§ Exercise text:
--- START ---
J-PARC News November 2021 (Issue #199)

■Dr. Takashi Ohhara Wins Research Award from Crystallographic Society of Japan

Dr. Takashi Ohhara of the Neutron Science Section, JAEA Principal Researcher, won the FY2021 Research Award from the Crystallographic Society of Japan for "Structural & Chemical Study of Molecular Crystals based on Precise Positions of Hydrogen Atoms by Single-crystal Neutron Diffraction." This award is given to a regular member under 50, with a membership history of at least five years, and has conducted innovative crystallography research.

Dr. Ohhara has been engaged in developing and operating the single crystal neutron diffractometers at the JRR-3 reactor and the Materials and Life Science Experimental Facility (MLF), and he has improved the instruments to enable diffraction even with small samples. Finally, at the Single Crystal Neutron Diffractometer SENJU of the MLF he is responsible for, he has made single-crystal neutron diffraction measurement with samples of size 0.1 mm3 possible, which previously required large crystal samples a few mm3 in size. Dr. Ohhara also has elucidated various molecular crystals' reactions and properties by using the positions of hydrogen atoms in crystals determined with high precision and reliability by single-crystal neutron structure analyses. And he also facilitated single-crystal neutron structure analysis of molecular crystals, of which there were almost no previous examples in Japan.


■Precise Measurement of Scattering of Strange Particles and Protons at J-PARC Hadron Experimental Facility: Major Progress in Elucidation of Nuclear Force that Forms Atomic Nucleus (November, 8, Press Release)

The nuclear force acts between the protons and neutrons (collectively called nucleons) composing the atomic nucleus. This is a complex force which produces the atomic nucleus by, on average, binding the nucleons together through attraction, but it also exerts strong repulsion when the distance between nucleons is short. This allows the atomic nucleus to exist without breaking down. At short distances where the force is repulsive, the quarks which make up the nucleons likely make an important contribution, and the key to elucidating the detailed mechanism is research investigating the forces acting on “Strange Particles” called hyperons, i.e., particles produced by accelerators that are similar to nucleons but contain strange quarks. As one such technique, the produced hyperons are collided with protons (hydrogen nuclei), and measurements are taken to determine how easily scattering occurs, and in which directions. However, due to extremely short lifetime of a hyperon, its scattering before the decay is extremely rare, so to obtain precise results, scattering events have to be accumulated by producing numerous hyperons.
--- END ---
§ Job item:
Write out, word for word, the part of the J-PARC news text that opens with the words containing "Dr. Takashi Ohhara of" and closes with "innovative crystallography research.". The entries below have no connection to the J-PARC news text.

§ Source information:
--- START ---
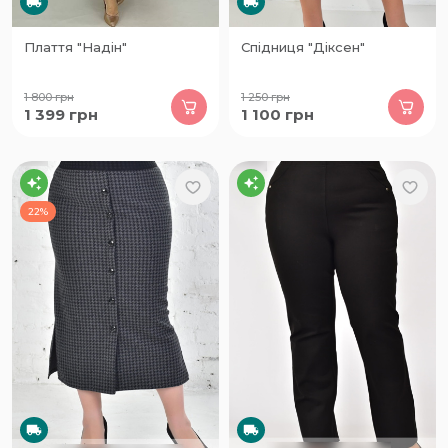
Плаття "Надін"
Спідниця "Діксен"
1 800
грн
1 250
грн
1 399
грн
1 100
грн
22%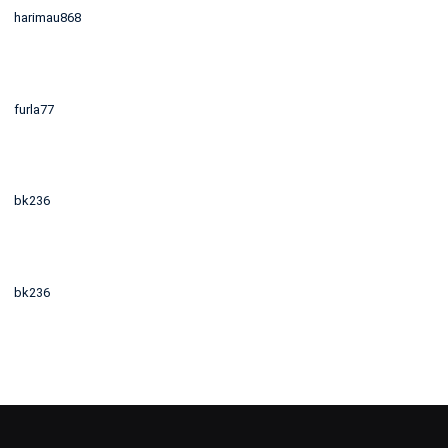
harimau868
furla77
bk236
bk236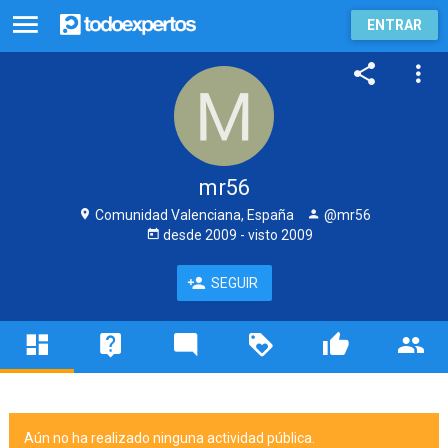
ENTRAR
mr56
Comunidad Valenciana, España
@mr56
desde
2009
- visto
2009
SEGUIR
Aún no ha realizado ninguna actividad pública.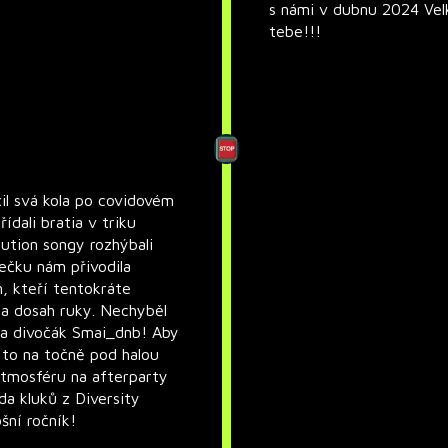
s námi v dubnu 2024 Vel
tebe!!!
l svá kola po covidovém
ídali bratia v triku
lution songy rozhýbali
ečku nám přivodila
, kteří tentokráte
na dosah ruky. Nechyběl
 a divočák Smai_dnb! Aby
 to na točně pod halou
 atmosféru na afterparty
a kluků z Diversity
šní ročník!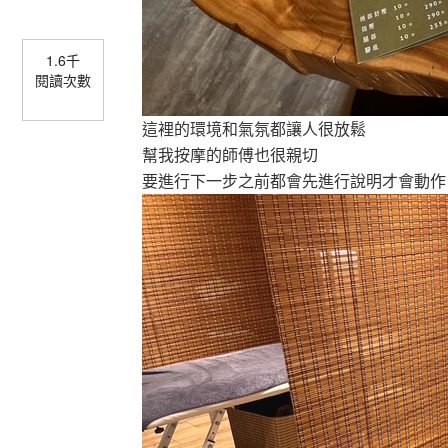
1.6千
閱讀次數
這裡的環境和氣氛都讓人很放鬆
幫我按摩的師傅也很親切
要進行下一步之前都會先進行說明才會動作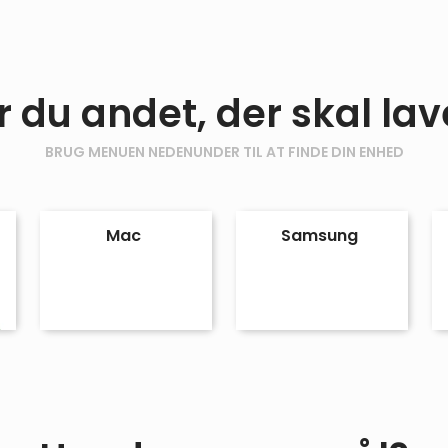
r du andet, der skal lav
BRUG MENUEN NEDENUNDER TIL AT FINDE DIN ENHED
Mac
Samsung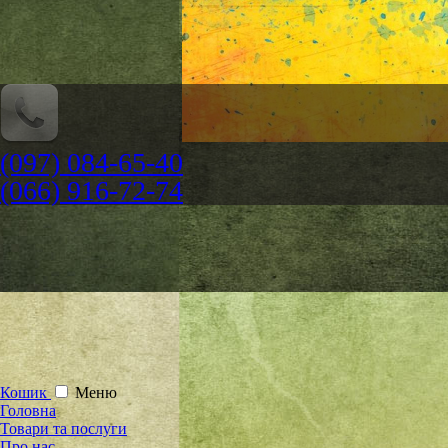
(097) 084-65-40
(066) 916-72-74
Кошик
Меню
Головна
Товари та послуги
Про нас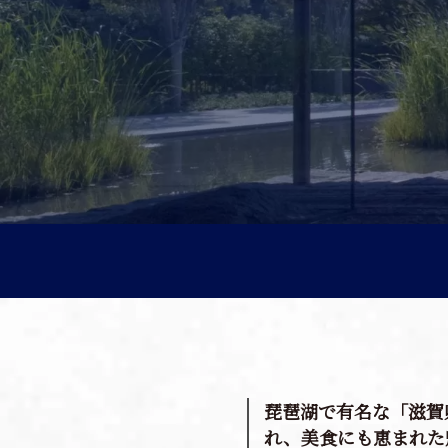
上質な旅・体験
おすすめの周遊ルート
移動体験
琵琶湖で有名な「滋賀
れ、美食にも恵まれた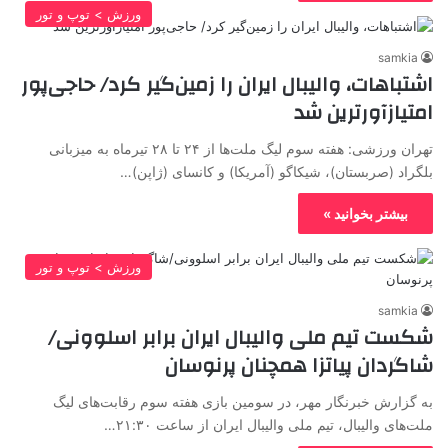
ورزش > توپ و تور
samkia
اشتباهات، والیبال ایران را زمین‌گیر کرد/ حاجی‌پور
امتیازآورترین شد
تهران ورزشی: هفته سوم لیگ ملت‌ها از ۲۴ تا ۲۸ تیرماه به میزبانی
بلگراد (صربستان)، شیکاگو (آمریکا) و کانسای (ژاپن)…
بیشتر بخوانید »
ورزش > توپ و تور
samkia
شکست تیم ملی والیبال ایران برابر اسلوونی/
شاگردان پیاتزا همچنان پرنوسان
به گزارش خبرنگار مهر، در سومین بازی هفته سوم رقابت‌های لیگ
ملت‌های والیبال، تیم ملی والیبال ایران از ساعت ۲۱:۳۰…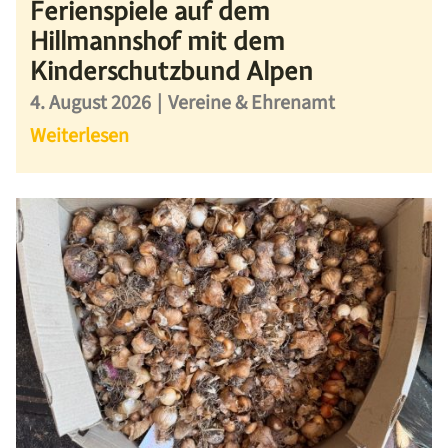
Ferienspiele auf dem
Hillmannshof mit dem
Kinderschutzbund Alpen
4. August 2026
|
Vereine & Ehrenamt
Weiterlesen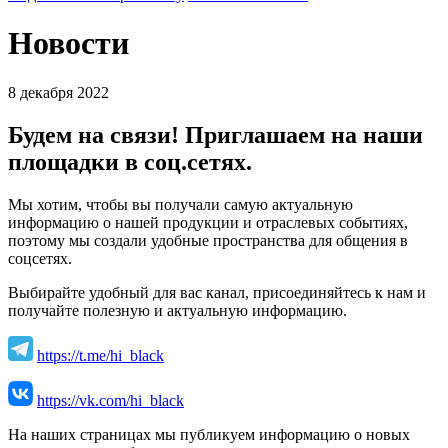
Новости
8 декабря 2022
Будем на связи! Приглашаем на наши
площадки в соц.сетях.
Мы хотим, чтобы вы получали самую актуальную
информацию о нашей продукции и отраслевых событиях,
поэтому мы создали удобные пространства для общения в
соцсетях.
Выбирайте удобный для вас канал, присоединяйтесь к нам и
получайте полезную и актуальную информацию.
https://t.me/hi_black
https://vk.com/hi_black
На наших страницах мы публикуем информацию о новых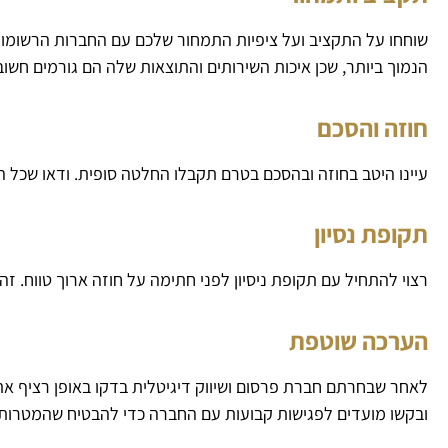
שוחחו על התקציב ועל ציפיות התמחור שלכם עם החברות הרשומו
הנמוך ביותר, שכן איכות השירותים והתוצאות שלה הם גורמים חשוב
חוזה והסכם
עיינו היטב בחוזה ובהסכם בטרם תקבלו החלטה סופית. ודאו שכל הת
תקופת נסיון
רצוי להתחיל עם תקופת ניסיון לפני חתימה על חוזה ארוך טווח. 
הערכה שוטפת
לאחר שבחרתם חברת פרסום ושיווק דיגיטלית בדקו באופן רציף א
ובקשו מועדים לפגישות קבועות עם החברה כדי להבטיח שהמטרות 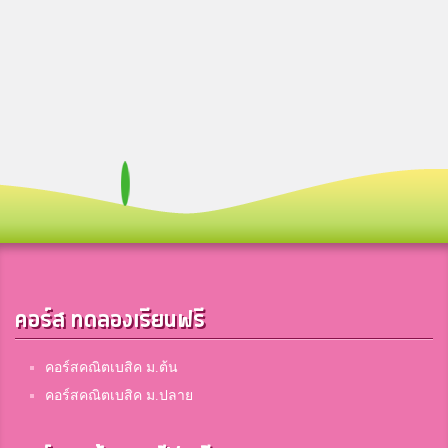
คอร์ส ทดลองเรียนฟรี
คอร์สคณิตเบสิค ม.ต้น
คอร์สคณิตเบสิค ม.ปลาย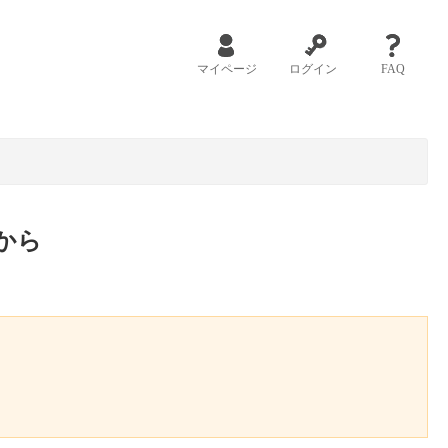
マイページ
ログイン
FAQ
から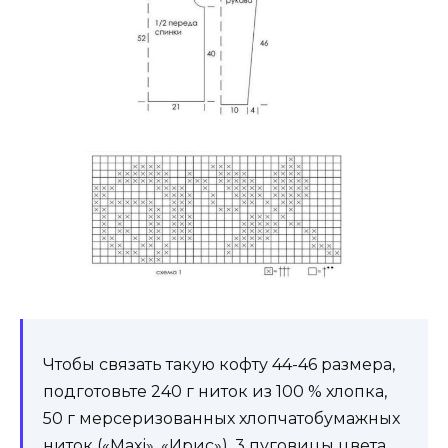
Чтобы связать такую кофту 44-46 размера,
подготовьте 240 г ниток из 100 % хлопка,
50 г мерсеризованных хлопчатобумажных
ниток («Maxi», «Ирис»), 3 пуговицы цвета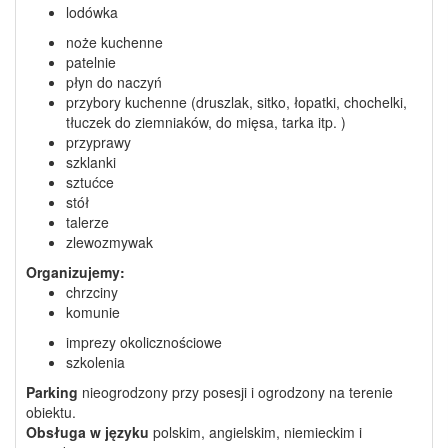
lodówka
noże kuchenne
patelnie
płyn do naczyń
przybory kuchenne (druszlak, sitko, łopatki, chochelki,
tłuczek do ziemniaków, do mięsa, tarka itp. )
przyprawy
szklanki
sztućce
stół
talerze
zlewozmywak
Organizujemy:
chrzciny
komunie
imprezy okolicznościowe
szkolenia
Parking
nieogrodzony przy posesji i ogrodzony na terenie
obiektu.
Obsługa w języku
polskim, angielskim, niemieckim i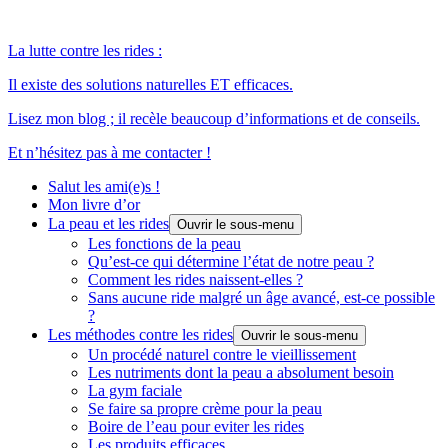
La lutte contre les rides :
Il existe des solutions naturelles ET efficaces.
Lisez mon blog ; il recèle beaucoup d’informations et de conseils.
Et n’hésitez pas à me contacter !
Salut les ami(e)s !
Mon livre d’or
La peau et les rides
Ouvrir le sous-menu
Les fonctions de la peau
Qu’est-ce qui détermine l’état de notre peau ?
Comment les rides naissent-elles ?
Sans aucune ride malgré un âge avancé, est-ce possible
?
Les méthodes contre les rides
Ouvrir le sous-menu
Un procédé naturel contre le vieillissement
Les nutriments dont la peau a absolument besoin
La gym faciale
Se faire sa propre crème pour la peau
Boire de l’eau pour eviter les rides
Les produits efficaces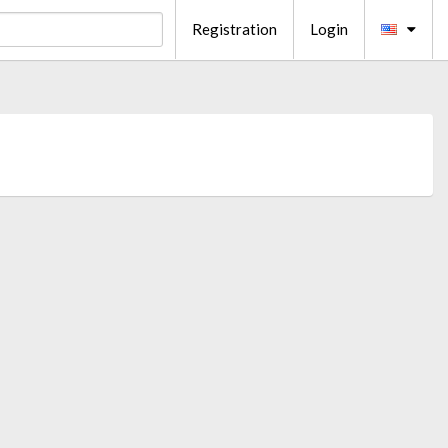
Registration
Login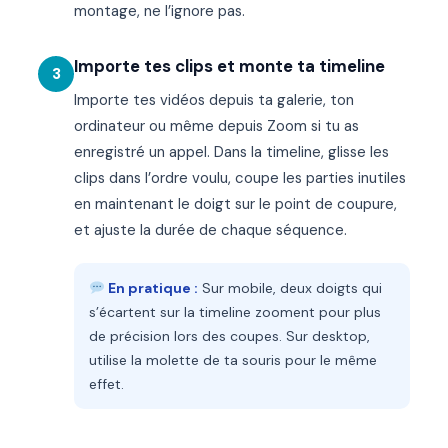
montage, ne l’ignore pas.
Importe tes clips et monte ta timeline
3
Importe tes vidéos depuis ta galerie, ton
ordinateur ou même depuis Zoom si tu as
enregistré un appel. Dans la timeline, glisse les
clips dans l’ordre voulu, coupe les parties inutiles
en maintenant le doigt sur le point de coupure,
et ajuste la durée de chaque séquence.
En pratique :
Sur mobile, deux doigts qui
s’écartent sur la timeline zooment pour plus
de précision lors des coupes. Sur desktop,
utilise la molette de ta souris pour le même
effet.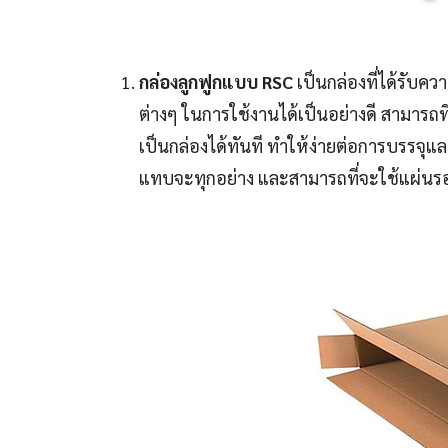
กล่องลูกฟูกแบบ RSC
เป็นกล่องที่ได้รับค
ต่างๆ ในการใช้งานได้เป็นอย่างดี สามารถ
เป็นกล่องได้ทันที ทำให้ง่ายต่อการบรรจุแ
แทบจะทุกอย่าง และสามารถที่จะใช้แผ่นรองเ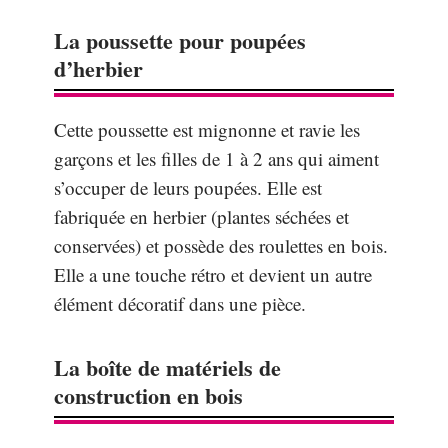
La poussette pour poupées
d’herbier
Cette poussette est mignonne et ravie les
garçons et les filles de 1 à 2 ans qui aiment
s’occuper de leurs poupées. Elle est
fabriquée en herbier (plantes séchées et
conservées) et possède des roulettes en bois.
Elle a une touche rétro et devient un autre
élément décoratif dans une pièce.
La boîte de matériels de
construction en bois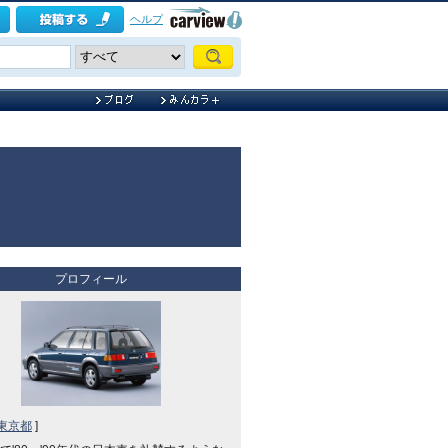
ヘルプ
プロフィール
東京都
]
--- END ---
§ Your solution:
Dr. Takashi Ohhara of the Neutron Science Section, JAEA Principal Researcher, won the FY2021 Research Award from the Crystallographic Society of Japan for "Structural & Chemical Study of Molecular Crystals based on Precise Positions of Hydrogen Atoms by Single-crystal Neutron Diffraction." This award is given to a regular member under 50, with a membership history of at least five years, and has conducted innovative crystallography research.